TK: Zum Abschluss ein Blick in die Zukunft: Welches Potenzial - und eventuell Gefahren - sehen Sie beim Thema Künstliche Intelligenz in der Pflege?
Das eigentliche Ziel der Digitalisierung in der Pflege ist nicht, das Pflegepersonal zu ersetzen, sondern mehr Zeit für persönliche Zuwendung zu ermöglichen.

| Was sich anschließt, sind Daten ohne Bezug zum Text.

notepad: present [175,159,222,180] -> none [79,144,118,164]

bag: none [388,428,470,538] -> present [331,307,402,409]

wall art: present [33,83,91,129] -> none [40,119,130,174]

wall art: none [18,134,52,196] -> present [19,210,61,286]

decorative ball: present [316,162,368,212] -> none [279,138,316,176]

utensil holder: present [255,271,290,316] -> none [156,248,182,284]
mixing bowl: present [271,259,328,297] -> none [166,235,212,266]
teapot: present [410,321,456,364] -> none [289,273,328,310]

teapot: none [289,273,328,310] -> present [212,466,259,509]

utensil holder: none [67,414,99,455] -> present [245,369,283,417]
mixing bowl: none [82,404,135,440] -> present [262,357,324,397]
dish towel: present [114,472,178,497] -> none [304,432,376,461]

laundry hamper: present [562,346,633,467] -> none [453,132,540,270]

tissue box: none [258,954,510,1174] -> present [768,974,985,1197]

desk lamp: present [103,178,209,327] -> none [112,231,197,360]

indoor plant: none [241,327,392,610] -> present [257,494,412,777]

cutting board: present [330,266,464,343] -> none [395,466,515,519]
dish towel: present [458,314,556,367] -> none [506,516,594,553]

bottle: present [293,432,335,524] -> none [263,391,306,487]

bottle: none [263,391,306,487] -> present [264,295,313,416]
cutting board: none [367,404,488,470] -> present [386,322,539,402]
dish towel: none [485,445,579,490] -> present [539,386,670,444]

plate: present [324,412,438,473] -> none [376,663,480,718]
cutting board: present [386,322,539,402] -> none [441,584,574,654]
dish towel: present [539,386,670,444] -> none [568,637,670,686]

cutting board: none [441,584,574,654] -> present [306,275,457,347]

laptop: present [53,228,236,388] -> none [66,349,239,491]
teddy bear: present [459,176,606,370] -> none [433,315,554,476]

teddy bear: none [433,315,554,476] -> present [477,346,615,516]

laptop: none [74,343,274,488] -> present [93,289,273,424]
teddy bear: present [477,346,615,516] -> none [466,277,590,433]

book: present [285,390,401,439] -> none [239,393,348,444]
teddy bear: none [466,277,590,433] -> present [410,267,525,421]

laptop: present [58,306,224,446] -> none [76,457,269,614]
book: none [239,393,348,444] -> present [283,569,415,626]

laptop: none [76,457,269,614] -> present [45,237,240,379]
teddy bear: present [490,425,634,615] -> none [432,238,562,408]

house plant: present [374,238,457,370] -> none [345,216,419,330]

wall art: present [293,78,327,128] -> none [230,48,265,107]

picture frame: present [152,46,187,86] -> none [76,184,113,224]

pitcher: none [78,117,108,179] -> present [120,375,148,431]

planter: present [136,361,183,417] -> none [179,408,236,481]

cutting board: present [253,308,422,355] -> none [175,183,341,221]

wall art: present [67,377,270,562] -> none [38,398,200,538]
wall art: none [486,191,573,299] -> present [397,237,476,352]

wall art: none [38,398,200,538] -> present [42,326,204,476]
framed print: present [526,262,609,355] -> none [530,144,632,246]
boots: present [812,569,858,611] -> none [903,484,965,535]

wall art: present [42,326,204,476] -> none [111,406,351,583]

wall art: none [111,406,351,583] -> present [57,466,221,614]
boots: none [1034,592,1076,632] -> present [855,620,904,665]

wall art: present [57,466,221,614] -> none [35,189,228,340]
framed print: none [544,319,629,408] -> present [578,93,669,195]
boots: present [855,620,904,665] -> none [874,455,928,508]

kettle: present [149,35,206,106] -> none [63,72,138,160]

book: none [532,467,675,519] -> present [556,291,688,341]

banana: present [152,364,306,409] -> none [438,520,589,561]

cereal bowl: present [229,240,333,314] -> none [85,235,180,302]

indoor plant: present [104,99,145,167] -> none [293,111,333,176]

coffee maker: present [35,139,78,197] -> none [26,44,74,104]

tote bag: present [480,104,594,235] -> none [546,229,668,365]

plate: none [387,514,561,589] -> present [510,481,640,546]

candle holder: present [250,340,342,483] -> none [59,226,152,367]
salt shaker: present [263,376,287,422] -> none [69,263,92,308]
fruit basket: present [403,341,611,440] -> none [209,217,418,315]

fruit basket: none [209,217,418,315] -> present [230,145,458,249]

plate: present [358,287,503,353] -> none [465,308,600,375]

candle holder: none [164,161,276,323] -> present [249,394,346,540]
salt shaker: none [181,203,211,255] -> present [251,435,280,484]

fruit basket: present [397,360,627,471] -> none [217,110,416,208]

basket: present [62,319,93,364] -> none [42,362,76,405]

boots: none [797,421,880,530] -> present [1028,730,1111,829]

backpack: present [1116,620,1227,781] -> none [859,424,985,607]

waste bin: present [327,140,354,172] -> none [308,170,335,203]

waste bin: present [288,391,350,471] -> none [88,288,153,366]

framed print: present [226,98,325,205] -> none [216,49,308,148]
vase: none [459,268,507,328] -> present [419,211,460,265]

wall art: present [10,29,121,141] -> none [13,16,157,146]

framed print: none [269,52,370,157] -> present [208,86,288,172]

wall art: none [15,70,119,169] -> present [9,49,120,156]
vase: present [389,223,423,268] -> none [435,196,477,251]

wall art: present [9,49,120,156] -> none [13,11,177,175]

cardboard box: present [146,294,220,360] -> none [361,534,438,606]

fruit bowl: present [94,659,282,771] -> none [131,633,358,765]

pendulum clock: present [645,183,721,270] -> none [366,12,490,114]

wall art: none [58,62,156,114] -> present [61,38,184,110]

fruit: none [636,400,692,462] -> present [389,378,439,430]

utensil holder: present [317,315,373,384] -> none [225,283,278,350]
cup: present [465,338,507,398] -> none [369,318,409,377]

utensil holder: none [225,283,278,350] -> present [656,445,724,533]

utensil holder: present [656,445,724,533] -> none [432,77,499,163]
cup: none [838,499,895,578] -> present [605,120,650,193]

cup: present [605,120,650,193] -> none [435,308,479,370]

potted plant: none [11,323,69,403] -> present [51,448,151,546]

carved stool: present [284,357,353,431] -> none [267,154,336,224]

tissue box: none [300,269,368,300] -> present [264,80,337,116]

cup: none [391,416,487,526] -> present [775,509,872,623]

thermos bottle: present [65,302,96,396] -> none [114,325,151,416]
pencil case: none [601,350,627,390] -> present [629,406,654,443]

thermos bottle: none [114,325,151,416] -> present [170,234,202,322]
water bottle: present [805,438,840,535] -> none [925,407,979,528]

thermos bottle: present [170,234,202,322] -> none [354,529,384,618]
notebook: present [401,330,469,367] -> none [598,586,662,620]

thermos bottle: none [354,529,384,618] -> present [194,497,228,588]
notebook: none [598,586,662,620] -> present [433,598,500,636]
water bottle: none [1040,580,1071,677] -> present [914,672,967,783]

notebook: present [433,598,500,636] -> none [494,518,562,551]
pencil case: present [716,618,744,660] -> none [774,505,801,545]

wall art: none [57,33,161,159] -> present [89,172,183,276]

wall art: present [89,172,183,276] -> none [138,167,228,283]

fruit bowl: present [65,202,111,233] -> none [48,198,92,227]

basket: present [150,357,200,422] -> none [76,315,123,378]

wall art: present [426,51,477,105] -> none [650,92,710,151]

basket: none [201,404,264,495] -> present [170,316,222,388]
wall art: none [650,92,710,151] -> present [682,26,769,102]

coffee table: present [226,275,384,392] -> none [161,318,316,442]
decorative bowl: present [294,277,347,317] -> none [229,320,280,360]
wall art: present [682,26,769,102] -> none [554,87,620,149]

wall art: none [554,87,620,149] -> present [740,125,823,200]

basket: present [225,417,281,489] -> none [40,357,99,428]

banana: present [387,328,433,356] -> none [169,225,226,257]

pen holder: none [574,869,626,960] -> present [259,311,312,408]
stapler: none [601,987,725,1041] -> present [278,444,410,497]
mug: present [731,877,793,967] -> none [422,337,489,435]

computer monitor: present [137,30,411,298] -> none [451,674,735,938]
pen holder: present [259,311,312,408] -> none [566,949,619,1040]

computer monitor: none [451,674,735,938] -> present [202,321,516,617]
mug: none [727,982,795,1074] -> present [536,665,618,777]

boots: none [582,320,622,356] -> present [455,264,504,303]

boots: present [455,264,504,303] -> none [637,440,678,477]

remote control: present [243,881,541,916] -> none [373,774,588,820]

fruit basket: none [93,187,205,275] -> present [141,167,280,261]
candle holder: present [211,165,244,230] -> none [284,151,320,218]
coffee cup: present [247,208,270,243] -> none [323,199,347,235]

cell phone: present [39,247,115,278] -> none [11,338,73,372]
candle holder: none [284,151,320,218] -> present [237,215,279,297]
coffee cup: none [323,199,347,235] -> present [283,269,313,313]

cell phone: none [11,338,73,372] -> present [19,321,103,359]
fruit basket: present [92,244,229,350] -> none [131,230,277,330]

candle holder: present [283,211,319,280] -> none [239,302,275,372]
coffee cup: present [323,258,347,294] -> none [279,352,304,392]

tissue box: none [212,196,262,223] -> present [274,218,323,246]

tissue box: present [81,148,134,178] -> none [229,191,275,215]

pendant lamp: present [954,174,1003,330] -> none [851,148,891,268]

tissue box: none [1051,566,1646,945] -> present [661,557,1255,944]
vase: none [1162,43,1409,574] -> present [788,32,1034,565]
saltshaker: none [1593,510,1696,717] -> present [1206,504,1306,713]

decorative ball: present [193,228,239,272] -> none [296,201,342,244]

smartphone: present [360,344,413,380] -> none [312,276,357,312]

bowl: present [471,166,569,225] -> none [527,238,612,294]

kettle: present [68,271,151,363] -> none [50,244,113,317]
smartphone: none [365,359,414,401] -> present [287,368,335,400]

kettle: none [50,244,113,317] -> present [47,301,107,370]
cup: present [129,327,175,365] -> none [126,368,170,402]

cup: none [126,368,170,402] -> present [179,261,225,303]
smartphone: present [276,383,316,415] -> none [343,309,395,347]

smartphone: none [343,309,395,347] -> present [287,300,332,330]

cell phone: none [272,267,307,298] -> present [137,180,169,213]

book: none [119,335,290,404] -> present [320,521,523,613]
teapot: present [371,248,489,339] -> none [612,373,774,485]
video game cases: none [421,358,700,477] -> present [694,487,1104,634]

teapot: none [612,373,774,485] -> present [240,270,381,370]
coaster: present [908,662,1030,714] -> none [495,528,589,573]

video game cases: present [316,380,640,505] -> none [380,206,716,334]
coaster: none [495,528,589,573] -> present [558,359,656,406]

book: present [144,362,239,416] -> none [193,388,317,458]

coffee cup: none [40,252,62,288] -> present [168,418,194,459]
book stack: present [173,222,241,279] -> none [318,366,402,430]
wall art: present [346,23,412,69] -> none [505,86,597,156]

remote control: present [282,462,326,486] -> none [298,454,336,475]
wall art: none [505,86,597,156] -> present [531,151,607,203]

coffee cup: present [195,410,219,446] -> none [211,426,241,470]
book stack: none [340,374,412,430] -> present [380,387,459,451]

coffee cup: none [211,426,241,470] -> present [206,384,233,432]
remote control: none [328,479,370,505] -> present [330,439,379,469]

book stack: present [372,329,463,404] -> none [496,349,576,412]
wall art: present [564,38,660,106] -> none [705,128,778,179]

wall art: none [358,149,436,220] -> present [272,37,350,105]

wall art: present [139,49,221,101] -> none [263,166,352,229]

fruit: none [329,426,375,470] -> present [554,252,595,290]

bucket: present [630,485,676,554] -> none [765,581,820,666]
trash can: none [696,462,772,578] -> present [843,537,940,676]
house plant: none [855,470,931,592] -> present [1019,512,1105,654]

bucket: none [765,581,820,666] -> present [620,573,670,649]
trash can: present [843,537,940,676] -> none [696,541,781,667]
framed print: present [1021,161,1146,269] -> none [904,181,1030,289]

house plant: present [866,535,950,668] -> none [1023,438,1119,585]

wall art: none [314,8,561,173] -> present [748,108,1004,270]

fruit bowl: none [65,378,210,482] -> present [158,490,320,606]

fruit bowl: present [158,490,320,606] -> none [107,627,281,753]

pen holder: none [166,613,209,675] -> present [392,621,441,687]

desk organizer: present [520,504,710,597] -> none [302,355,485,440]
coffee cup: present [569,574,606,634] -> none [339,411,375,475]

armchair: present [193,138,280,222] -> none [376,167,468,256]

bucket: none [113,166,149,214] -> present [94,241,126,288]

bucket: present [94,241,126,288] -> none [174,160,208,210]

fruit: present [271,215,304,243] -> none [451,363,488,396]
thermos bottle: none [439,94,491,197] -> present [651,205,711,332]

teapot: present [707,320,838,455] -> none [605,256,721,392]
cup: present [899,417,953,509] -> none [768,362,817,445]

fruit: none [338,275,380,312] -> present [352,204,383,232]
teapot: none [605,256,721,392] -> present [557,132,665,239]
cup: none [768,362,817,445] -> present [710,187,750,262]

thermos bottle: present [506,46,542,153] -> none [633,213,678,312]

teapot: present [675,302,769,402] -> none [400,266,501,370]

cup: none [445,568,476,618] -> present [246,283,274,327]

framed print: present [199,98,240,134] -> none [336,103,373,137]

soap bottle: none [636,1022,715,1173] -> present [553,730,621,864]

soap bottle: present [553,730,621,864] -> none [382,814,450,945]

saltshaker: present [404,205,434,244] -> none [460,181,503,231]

Baehrens: Grundsätzlich sehe ich ein großes Potential. Digitale Anwendungen, die Gesundheitsparameter digital erfassen und selbstständig dokumentieren, sparen dem Pflegepersonal beispielsweise sehr viel Zeit und Aufwand. Intelligente Softwares helfen bei der effizienten Organisation und Tourenplanung der ambulanten Pflegedienste. So bleibt mehr Luft für den direkten Kontakt und auch dem Fachkräftemangel lässt sich damit begegnen. Wichtig ist, den ethischen Aspekt bei der Nutzung digitaler Möglichkeiten und insbesondere der künstlichen Intelligenz niemals aus den Augen zu verlieren. Das eigentliche Ziel der Digitalisierung in der Pflege ist nicht, das Pflegepersonal zu ersetzen, sondern mehr Zeit für persönliche Zuwendung zu ermöglichen.
Zur Person:
Heike Baehrens, geboren 1955 in Bevern, ist seit September 2013 Mitglied des Deutschen Bundestages und dort ordentliches Mitglied im Ausschuss für Gesundheit sowie stellvertretendes Mitglied im Ausschuss für Arbeit und Soziales. Seit 2021 ist sie gesundheitspolitische Sprecherin der SPD-Bundestagsfraktion. Zudem ist sie ehrenamtliche Vorsitzende des Kreisbehindertenrings Göppingen. Von 1996 bis 2013 war Heike Baehrens Geschäftsführerin im Diakonischen Werk Württemberg, ab 2002 zusätzlich stellvertretende Vorstandsvorsitzende im dreiköpfigen Vorstand.
Heike Baehrens ist verheiratet und hat zwei Kinder und vier Enkel.